New Mathematics for New Biophysics: A foray into Bayesian nonparametrics
Steve Presse

One route to modeling biophysical dynamics involves the bottom-up, molecular simulation, approach. In this approach, approximate classical potentials are used to simulate short time local motions in order draw insight on dynamics at longer time and larger length scales. Here we take a different route. Instead we present a top-bottom approach to building models of single molecule conformational dynamics and diffusion. The approach we present exploits a novel branch of Statistics – called Bayesian nonparametrics (BNPs) – first proposed in 1973 and now widely used in data science as the important conceptual advances of BNPs have become computational feasible in the last decade. BNPs are new to the physical sciences.

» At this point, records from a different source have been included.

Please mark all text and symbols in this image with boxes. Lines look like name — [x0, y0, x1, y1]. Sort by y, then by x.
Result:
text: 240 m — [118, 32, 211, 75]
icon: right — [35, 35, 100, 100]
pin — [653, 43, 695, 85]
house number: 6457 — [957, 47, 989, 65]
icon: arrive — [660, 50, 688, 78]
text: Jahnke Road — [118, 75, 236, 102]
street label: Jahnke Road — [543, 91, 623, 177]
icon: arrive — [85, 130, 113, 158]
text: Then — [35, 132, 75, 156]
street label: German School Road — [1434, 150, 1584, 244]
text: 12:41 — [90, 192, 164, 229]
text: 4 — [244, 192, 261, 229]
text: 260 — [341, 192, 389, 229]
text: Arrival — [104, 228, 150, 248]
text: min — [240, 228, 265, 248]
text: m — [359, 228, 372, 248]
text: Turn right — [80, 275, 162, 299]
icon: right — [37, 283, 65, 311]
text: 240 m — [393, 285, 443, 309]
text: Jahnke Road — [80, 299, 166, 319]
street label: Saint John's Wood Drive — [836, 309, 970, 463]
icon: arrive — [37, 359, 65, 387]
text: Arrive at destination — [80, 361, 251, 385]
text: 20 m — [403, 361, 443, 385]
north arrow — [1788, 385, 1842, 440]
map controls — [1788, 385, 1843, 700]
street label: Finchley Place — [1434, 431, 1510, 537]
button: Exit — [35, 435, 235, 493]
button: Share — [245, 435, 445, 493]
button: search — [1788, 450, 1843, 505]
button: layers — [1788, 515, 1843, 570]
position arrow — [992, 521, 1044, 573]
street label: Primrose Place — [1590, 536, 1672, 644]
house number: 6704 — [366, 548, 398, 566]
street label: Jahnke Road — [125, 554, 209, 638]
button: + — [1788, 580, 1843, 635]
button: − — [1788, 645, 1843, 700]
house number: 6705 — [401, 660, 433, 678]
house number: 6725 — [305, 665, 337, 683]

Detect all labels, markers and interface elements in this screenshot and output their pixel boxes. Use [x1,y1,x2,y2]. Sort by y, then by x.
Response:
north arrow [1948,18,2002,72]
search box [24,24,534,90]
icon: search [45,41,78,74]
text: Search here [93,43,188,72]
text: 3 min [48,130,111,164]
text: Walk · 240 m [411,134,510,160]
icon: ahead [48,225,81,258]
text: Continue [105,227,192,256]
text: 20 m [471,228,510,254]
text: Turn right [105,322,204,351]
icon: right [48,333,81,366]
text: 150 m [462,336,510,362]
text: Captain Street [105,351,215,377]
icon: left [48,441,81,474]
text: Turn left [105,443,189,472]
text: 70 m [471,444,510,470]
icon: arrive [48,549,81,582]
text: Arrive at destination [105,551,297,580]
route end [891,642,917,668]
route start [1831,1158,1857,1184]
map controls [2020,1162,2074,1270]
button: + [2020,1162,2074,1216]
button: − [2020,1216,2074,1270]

They use flexible (nonparametric) model structures to efficiently learn models from complex data sets. Here we will show how BNPs can be adapted to address important questions in biophysics directly from the data which is often limited by factors such as finite photon budgets as well as other fluorophore artifacts in addition to data collection artifacts (e.g. aliasing, drift). More specifically, we will show that BNPs hold promise by allowing complex spectroscopic time traces (e.g. smFRET, photon arrivals) or images (e.g. single particle tracking) to be analyzed and turned into principled models of single molecule motion – from diffusion to conformational dynamics and beyond.